◆ **Page text**:

▽

Symlinks vs Hard Links

Hard links - can be made with the command:
$ln d/a e/b (corresponds to link(“a”, “b”)).
Symbolic links - can be made with the command:
$ln –s d/a e/c (corresponds to symlink(“a”, “c”)).

Figure 11 shows the links created by the above commands.

Figure 11. Example links

Differences

Symbolic links can dangle, but hard links cannot. Using the commands:
$ rm d/a
$ ls –l e/c
would show "... e/c -> d/a", but trying to follow e/c would lead to an error.
A symbolic link is relative to the containing directory.
$ ln –s foo d/x
$ ln d/x e/y
$ cat d/x is equivalent to $cat d/foo
$ cat e/y is equivalent to $cat e/foo
Symbolic links can loop.
$ ln -s a b
$ ln -s b a
An open system call on either a or b would loop, but the operating system finds loops when you follow a symbolic link. The command open(“a”, …) will fail. There is a loop condition: errno == ELOOP. The system will just give up after 16 path traversals. Hard links can’t loop because hard links to directories aren't allowed as a rule. It would just cause lots of headaches if they were.

Name Traversal for Symlinks

$ln -s a/b/c link would map the path "a/b/c" to an inode with the name "link". Traversing this symlink involves finding a's inode, checking to see if it's a directory, checking if the file b exists in it, finding b's inode, etc. until it finds the file c.

Figure 12. First Part of a Symlink Traversal for 'a/b/c'

Some other examples of symlink paths are:

“a//b/c” - the double slash (a//b) is treated as a single slash (a/b).
“a/b/c/” - only works if c is a directory; uses a as the working directory.
“/a/b/c” – starts from the root of the root directory.

Miscellaneous Details

chdir(“a/b”) changes the working directory mode. This is the function call version of the shell command $cd a/b.
chroot(“a, “b”) changes the root directory inode. You can’t go back to the original root directory (for the most part). Used to create a "chrooted jail" for sandboxing.

./ and ../ may or may not be inodes. This depends on how the file system is implemented.

△

◆ **Exercise requirements**:
List every symlink path given as an example under "Some other examples of symlink paths are:" in the page on symlinks and hard links. The records that follow come from a different source and are unrelated to the page on symlinks and hard links.

◆ **Provided information**:
▽

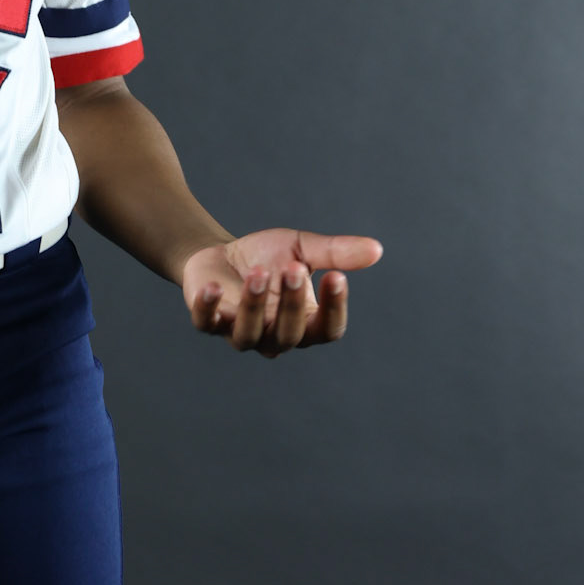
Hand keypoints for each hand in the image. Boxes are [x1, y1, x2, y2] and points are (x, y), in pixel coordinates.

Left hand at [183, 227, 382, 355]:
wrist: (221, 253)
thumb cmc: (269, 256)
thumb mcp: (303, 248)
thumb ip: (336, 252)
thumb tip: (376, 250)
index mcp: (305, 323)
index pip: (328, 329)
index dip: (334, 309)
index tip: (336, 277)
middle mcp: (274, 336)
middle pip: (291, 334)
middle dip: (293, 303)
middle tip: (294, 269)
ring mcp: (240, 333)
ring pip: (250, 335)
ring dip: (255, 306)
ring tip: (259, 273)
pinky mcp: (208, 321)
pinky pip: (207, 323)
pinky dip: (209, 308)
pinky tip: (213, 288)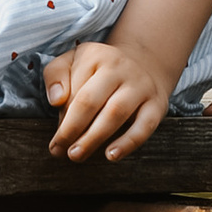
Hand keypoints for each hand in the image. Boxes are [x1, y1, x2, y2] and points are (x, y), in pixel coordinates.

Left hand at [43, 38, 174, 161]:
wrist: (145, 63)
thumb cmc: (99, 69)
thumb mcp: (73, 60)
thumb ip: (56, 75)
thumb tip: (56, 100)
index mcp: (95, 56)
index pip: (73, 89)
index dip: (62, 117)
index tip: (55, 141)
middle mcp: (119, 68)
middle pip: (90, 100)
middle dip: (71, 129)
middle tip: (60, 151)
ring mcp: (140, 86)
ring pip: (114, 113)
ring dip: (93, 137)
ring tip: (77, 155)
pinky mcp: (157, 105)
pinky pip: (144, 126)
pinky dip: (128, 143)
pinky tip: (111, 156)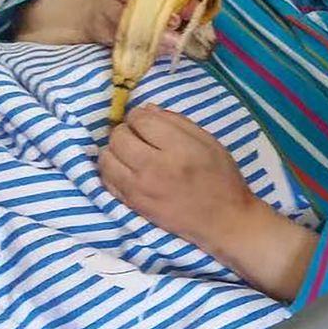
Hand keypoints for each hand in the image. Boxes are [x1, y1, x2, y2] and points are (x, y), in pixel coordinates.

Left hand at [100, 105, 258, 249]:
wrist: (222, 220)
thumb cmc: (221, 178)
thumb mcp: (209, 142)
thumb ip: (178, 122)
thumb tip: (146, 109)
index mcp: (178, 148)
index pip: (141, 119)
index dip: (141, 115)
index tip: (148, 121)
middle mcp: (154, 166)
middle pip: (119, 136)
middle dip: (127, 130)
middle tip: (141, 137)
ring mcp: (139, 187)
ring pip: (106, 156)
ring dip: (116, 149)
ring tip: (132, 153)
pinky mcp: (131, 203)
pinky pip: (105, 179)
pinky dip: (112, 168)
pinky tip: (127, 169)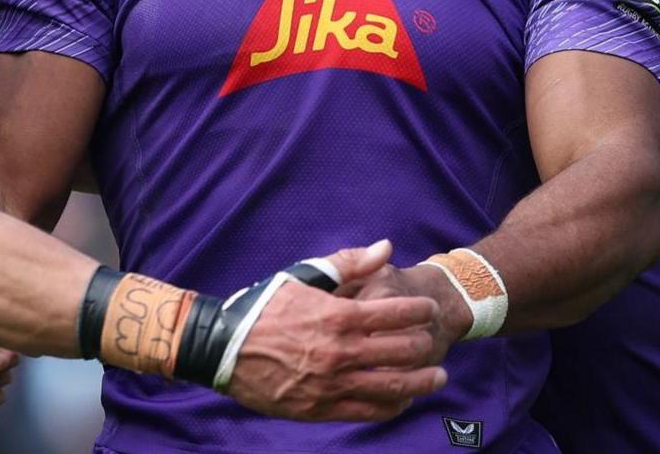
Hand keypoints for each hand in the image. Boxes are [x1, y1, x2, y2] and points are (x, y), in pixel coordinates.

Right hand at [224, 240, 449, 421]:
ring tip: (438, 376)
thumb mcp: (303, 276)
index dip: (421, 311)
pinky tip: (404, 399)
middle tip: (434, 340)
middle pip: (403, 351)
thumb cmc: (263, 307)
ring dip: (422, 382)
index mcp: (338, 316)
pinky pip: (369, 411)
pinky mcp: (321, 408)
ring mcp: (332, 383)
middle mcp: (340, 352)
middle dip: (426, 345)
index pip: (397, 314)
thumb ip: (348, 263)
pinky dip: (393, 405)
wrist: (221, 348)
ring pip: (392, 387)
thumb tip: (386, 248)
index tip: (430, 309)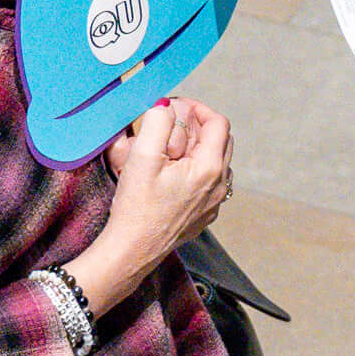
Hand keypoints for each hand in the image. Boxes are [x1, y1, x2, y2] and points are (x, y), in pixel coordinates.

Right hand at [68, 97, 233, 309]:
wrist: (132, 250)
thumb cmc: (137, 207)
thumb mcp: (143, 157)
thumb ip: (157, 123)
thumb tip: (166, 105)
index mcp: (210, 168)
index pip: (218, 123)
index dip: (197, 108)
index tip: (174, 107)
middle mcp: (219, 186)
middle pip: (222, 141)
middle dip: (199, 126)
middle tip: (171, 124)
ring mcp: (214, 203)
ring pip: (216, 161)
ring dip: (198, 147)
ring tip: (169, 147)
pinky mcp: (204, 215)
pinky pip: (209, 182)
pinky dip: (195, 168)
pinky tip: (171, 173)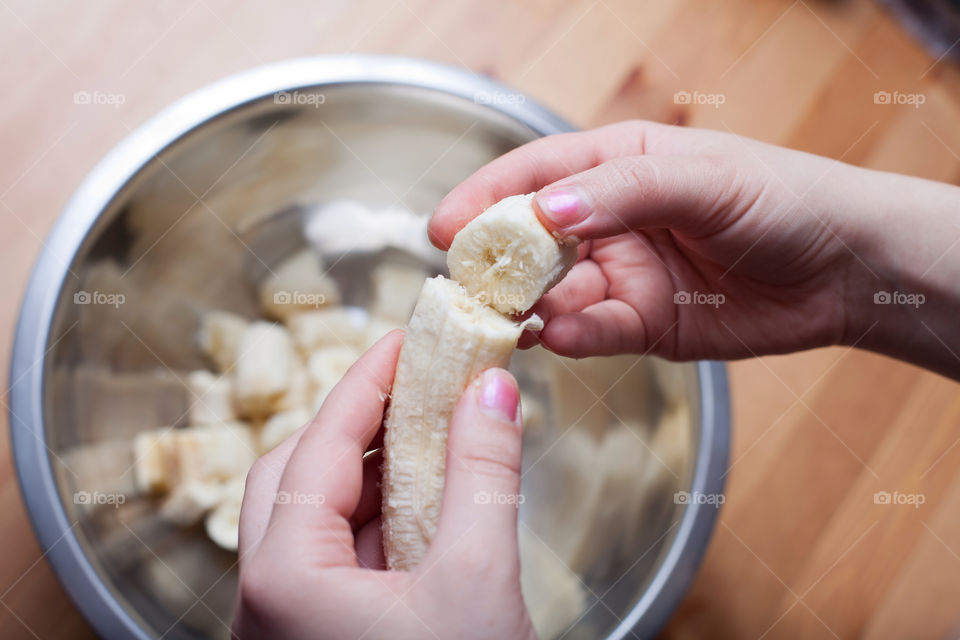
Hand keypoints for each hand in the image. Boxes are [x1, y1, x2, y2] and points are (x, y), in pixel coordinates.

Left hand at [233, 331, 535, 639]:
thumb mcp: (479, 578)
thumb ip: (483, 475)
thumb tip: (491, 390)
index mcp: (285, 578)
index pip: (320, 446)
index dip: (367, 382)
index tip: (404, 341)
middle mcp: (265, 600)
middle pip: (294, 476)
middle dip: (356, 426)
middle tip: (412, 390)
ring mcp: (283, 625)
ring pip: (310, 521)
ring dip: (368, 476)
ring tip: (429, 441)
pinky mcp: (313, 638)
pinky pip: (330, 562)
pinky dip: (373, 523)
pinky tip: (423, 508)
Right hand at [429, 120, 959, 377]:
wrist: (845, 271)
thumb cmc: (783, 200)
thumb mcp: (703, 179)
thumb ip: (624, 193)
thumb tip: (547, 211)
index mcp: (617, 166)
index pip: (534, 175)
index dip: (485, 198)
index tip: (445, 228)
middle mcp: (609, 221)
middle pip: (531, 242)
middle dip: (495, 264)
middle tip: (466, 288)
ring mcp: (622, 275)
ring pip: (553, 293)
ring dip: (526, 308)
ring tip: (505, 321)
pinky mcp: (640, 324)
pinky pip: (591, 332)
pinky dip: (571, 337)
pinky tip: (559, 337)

△
▽

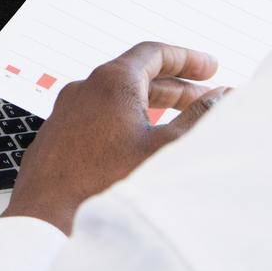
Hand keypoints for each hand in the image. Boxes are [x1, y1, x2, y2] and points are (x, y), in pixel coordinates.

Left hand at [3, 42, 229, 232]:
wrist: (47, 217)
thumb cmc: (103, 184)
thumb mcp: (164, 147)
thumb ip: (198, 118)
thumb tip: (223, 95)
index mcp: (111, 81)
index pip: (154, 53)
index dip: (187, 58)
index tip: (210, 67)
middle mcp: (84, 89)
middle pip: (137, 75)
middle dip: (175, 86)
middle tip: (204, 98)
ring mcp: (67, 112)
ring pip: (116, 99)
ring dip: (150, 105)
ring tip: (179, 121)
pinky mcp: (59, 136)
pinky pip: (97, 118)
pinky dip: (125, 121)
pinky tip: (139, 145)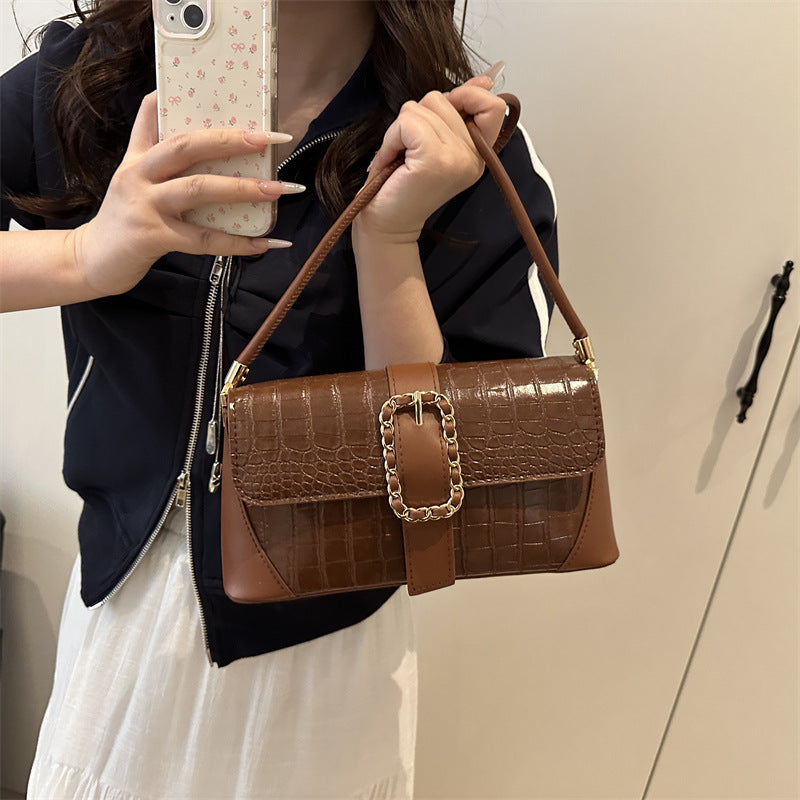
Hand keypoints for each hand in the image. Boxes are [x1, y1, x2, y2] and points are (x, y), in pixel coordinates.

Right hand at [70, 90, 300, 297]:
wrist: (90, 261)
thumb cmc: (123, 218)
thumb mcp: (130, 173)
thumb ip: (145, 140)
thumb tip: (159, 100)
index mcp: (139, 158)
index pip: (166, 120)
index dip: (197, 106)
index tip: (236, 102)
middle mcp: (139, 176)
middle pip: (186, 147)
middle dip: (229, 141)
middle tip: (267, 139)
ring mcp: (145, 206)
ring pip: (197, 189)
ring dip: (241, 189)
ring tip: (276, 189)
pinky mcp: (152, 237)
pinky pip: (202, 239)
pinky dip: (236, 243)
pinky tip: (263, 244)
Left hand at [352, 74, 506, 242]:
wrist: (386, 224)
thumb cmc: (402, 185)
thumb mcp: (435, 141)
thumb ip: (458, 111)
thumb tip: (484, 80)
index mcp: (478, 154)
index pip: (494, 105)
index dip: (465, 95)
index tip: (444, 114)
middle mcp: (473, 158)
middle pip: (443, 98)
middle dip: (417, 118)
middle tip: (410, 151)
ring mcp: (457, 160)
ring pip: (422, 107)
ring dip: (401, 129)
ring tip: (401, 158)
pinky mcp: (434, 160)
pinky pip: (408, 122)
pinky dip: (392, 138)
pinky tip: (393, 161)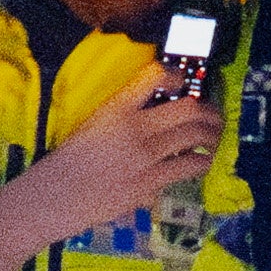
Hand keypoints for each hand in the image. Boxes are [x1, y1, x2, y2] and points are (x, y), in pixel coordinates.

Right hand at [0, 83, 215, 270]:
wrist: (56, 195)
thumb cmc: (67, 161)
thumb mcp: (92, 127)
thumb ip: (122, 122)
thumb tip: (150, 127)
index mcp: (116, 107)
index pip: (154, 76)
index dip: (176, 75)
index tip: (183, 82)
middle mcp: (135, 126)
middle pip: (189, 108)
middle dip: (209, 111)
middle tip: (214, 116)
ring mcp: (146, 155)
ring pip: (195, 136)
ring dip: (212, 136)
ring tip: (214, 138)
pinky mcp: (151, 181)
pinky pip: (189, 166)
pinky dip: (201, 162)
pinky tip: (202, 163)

△
▽

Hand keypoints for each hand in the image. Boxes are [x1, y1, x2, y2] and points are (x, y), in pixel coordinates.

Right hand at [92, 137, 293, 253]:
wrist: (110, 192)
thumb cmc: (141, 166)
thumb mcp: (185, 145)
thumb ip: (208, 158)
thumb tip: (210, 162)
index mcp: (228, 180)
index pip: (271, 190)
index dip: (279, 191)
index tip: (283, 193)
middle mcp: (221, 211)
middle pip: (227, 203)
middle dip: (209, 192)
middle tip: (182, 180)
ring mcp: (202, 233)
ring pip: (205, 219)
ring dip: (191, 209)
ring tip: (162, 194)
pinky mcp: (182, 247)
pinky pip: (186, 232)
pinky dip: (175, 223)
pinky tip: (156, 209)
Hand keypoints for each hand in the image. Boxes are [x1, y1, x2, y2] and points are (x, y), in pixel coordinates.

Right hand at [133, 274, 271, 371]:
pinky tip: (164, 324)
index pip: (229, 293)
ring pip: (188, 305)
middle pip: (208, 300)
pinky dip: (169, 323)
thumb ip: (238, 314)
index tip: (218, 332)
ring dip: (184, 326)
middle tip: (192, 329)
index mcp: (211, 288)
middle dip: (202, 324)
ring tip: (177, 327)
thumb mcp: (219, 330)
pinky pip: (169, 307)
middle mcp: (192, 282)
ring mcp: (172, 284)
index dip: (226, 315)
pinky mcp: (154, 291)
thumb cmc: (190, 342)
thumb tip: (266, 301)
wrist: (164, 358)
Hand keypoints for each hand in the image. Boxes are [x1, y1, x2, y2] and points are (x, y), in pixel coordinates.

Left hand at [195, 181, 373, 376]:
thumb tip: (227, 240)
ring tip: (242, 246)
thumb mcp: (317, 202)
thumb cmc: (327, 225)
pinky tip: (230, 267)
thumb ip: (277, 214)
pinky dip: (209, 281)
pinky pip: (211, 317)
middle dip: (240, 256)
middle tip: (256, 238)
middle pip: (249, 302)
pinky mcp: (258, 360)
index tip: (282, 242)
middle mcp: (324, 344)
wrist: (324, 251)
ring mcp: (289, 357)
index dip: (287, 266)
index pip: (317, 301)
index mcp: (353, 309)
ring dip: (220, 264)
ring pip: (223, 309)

△

◆ **Answer for this exercise**:
a//b/c
a/b/c/
/a/b/c